Artinya, dengan penafsiran seperti itu, lafal itu tidak digunakan dalam ayat itu dengan makna hakikatnya. Namun sayangnya, lafal itu bukannya ditafsirkan dengan makna majazi lafal itu menurut orang Arab, malah ditetapkan maknanya yang tidak ada di dalam bahasa Arab.
Andai digunakan makna majazi untuk lafal itu, niscaya akan jelas. Lafal wajh[un], secara hakikat lughawiyah digunakan untuk menunjuk wajah yang sudah makruf. Lafal itu juga digunakan secara majaz untuk menunjuk diri seseorang dan menggungkapkan sosok seseorang itu. Orang Arab menggunakan lafal wajh[un] secara majaz pada diri seorang laki-laki karena kemuliaannya dan keagungannya. Mereka mengatakan: jâ‘a wajhu al-qawmi. Orang Arab tidak menggunakan lafal al-wajhu pada makna wajh[un] laysa ka al-wajhi.

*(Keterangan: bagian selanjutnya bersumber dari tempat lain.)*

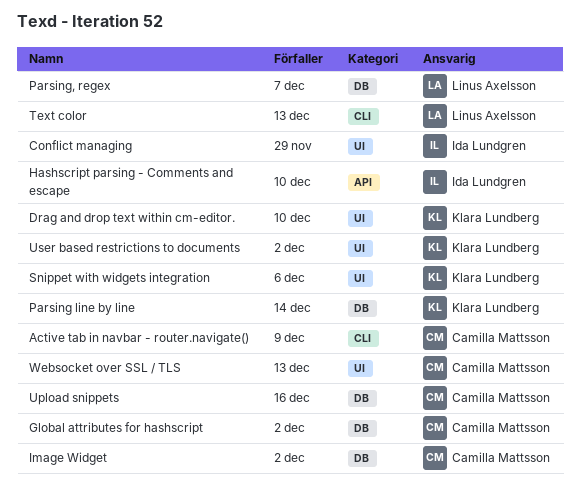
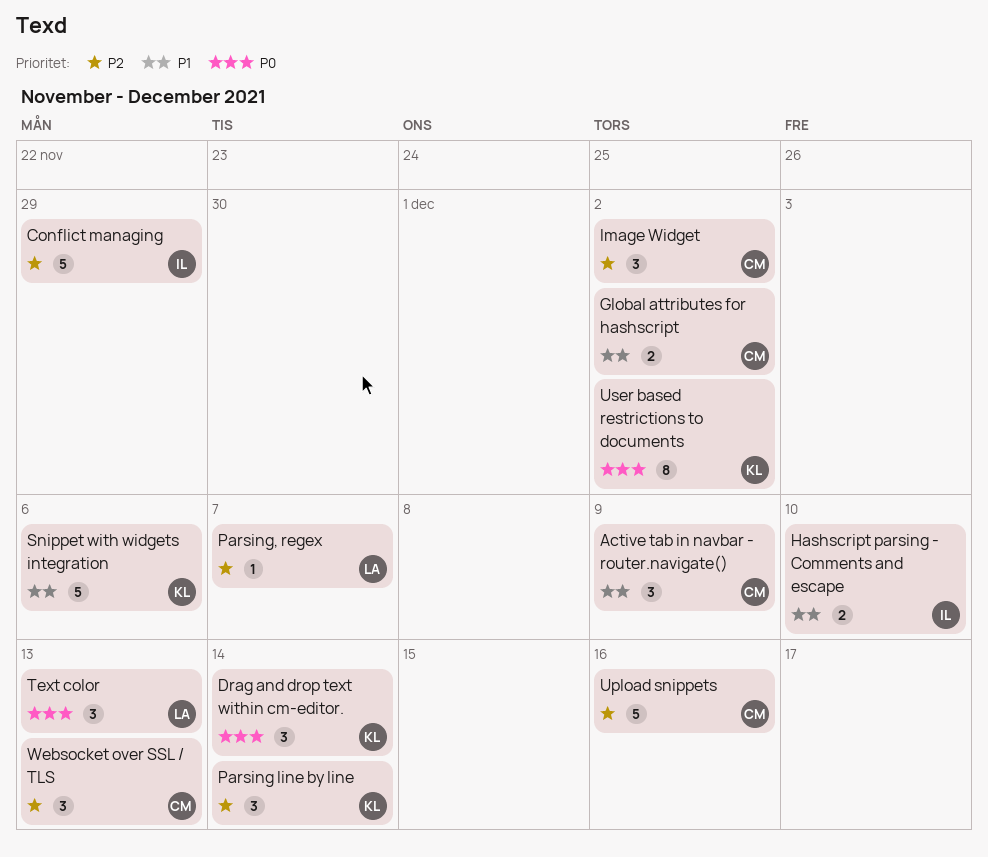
Drag and drop text within cm-editor., due: Dec 10 -> Dec 14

Dengan makna majazi itu maka lafal al-wajhu dalam ayat di atas maknanya adalah Zat Allah SWT. Lalu frasa “wa yabqâ wajhu rabbika” (QS ar-Rahman [55]: 27) maknanya: tetap kekal Zat Tuhanmu, yakni Zat Allah SWT.
Tidak dikatakan ini merupakan takwil yang jauh. Sebabnya, orang Arab menggunakan lafal itu secara majaz dengan makna ini. Bahasa Arab mengharuskan makna itu sebab kata itu ada kalanya memiliki makna menurut hakikat atau majaz.

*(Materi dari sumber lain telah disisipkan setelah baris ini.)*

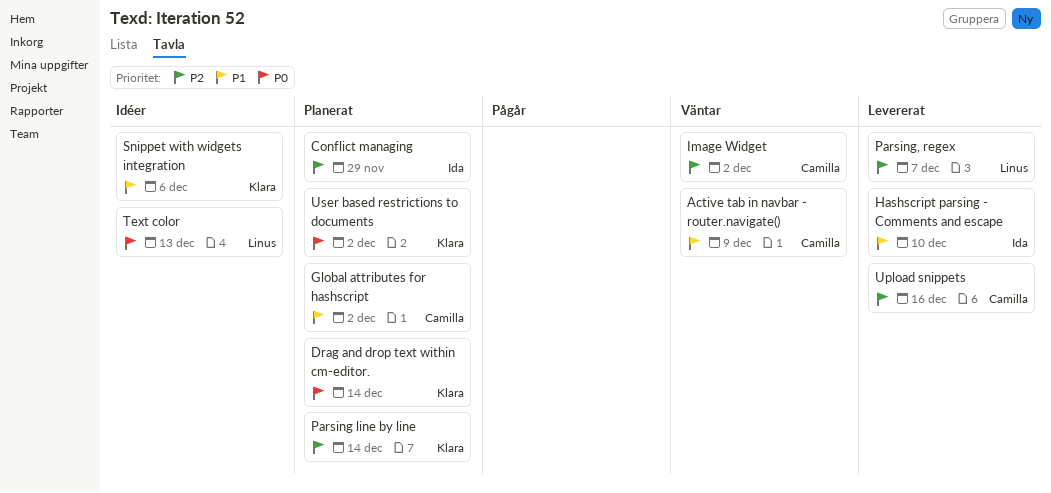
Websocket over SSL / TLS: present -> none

Setiap Muslim mengimani bahwa Allah SWT Mahasuci dari wajah menurut makna hakikat yang ditetapkan oleh orang Arab untuk lafal wajh[un]. Jadi makna hakikat itu terhalang. Karena itu, seperti yang djelaskan oleh Imam Fakhruddin ar-Razi di dalam Al-Mahshûl, Imam Ibnu Qudamah di dalam Rawdhah an-Nâzhir wa Jannatu al-Manâzhîr dan para ulama ushul lainnya, digunakan makna majazi lafal itu yang digunakan oleh orang Arab, dan lafal itu ditafsirkan dengan makna majazi tersebut. Sebabnya, akidah islamiyah memastikan bahwa Allah SWT tidak memiliki wajah menurut hakikat secara bahasa semisal wajah kita. Allah Mahasuci dari yang menyerupai dan mirip (QS asy-Syura [42]: 11).
Banyak lafal dalam nas syariah, al-Quran dan al-Hadis, yang makna hakikatnya terhalang untuk digunakan karena adanya indikasi yang menunjukkan keterhalangan itu. Dalam hal itu harus digunakan makna majazinya. Sebabnya, nas-nas syariah itu dalam bahasa Arab sehingga harus ditafsirkan dan dipahami menurut bahasa Arab. Artinya, ditafsirkan atau dipahami dengan makna hakikatnya, termasuk hakikat syar’iyyah. Jika makna hakikat itu terhalang maka harus digunakan makna majazinya. Nas-nas syariah itu tidak boleh ditafsirkan dan dipahami dengan selain ketentuan bahasa Arab. Hal itu menyalahi nas al-Quran dan al-Hadis yang diturunkan dalam bahasa Arab.
وَهَٰذَا لِسَانٌ عَرَبِيّٞ مُّبِينٌ
Padahal al-Quran adalah dalam bahasa Arab yang terang (QS an-Nahl [16]: 103).
Hadis juga dinyatakan dalam bahasa Arab. Karena itu al-Quran dan al-Hadis harus dipahami dengan bahasa Arab dan tidak boleh dengan selain bahasa Arab. Hal itu bahkan bisa menjerumuskan dalam dosa dan kesesatan.
Olehnya itu, ketentuan bahasa Arab dan makna-maknanya, baik hakikat maupun majaz, serta penguasaannya harus diberi perhatian yang semestinya. Dengan itu kita akan bisa memahami nas syariah, al-Quran dan al-Hadis, dengan sahih dan selamat; meng-istinbath hukum syariah dan mengamalkannya; juga akan bisa menghindar dari dosa dan kesesatan.